Assignment:
Set down, word for word, the stretch of lines from the one containing "83 265 18250" to the end of the records below.

━━━ Data under study

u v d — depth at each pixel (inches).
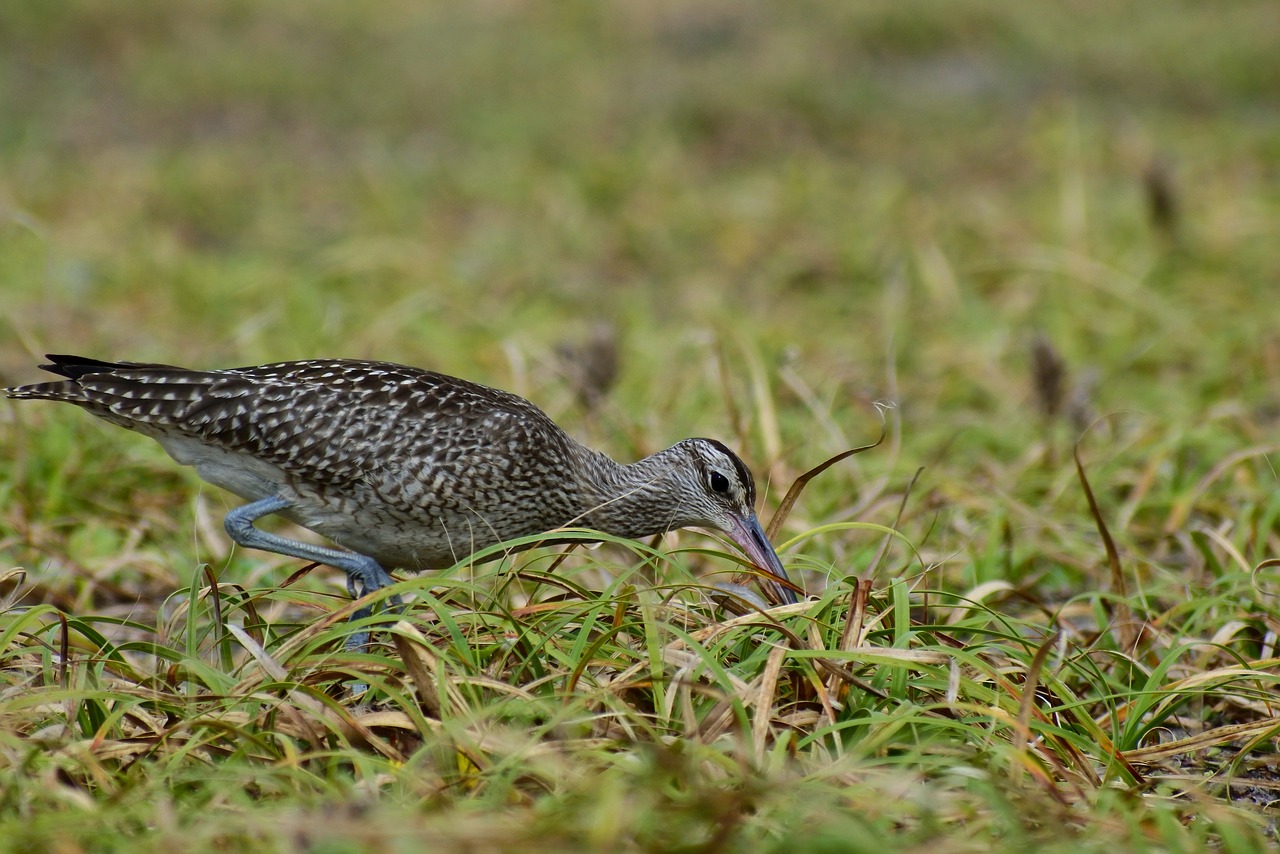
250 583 456.4
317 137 1239.5
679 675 317.4
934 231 923.4
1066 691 344.8
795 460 547.8
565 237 963.3
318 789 292.2
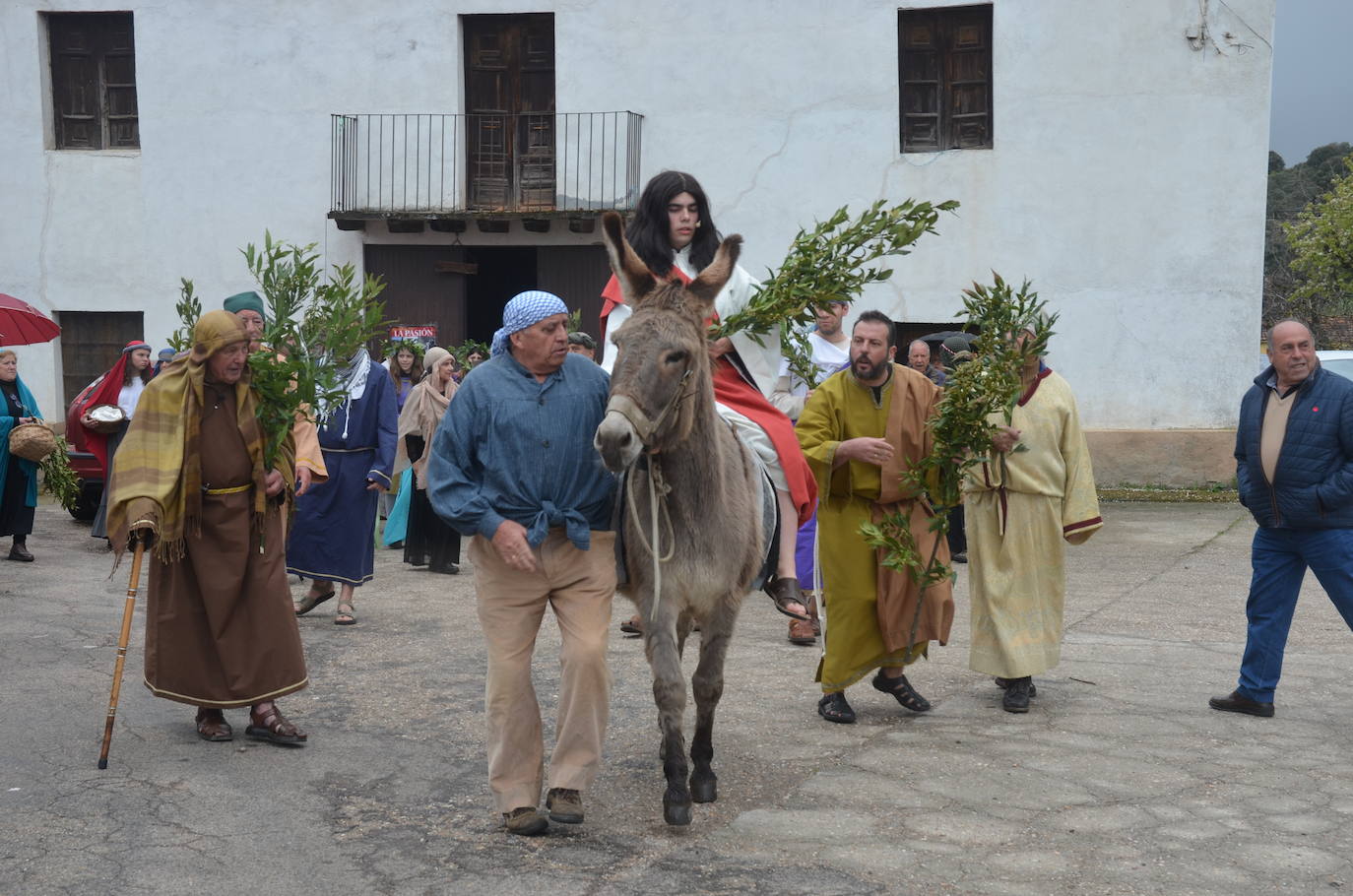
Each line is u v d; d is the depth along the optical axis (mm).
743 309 5109
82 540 12570
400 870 4297
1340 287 32062
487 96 17594
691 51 16703
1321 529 6055
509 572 4594
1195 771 5340
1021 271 16203
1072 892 4098
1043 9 15781
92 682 6840
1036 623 6324
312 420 6418
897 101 16281
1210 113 15523
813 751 5652
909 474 5961
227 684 5676
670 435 4367
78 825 4699
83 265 18250
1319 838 4574
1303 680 7008
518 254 19094
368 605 9391
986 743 5773
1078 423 6418
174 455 5496
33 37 18016
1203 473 15891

━━━━━━

Response:
83 265 18250
1319 838 4574
1303 680 7008
518 254 19094
368 605 9391
986 743 5773
1078 423 6418
174 455 5496
33 37 18016
1203 473 15891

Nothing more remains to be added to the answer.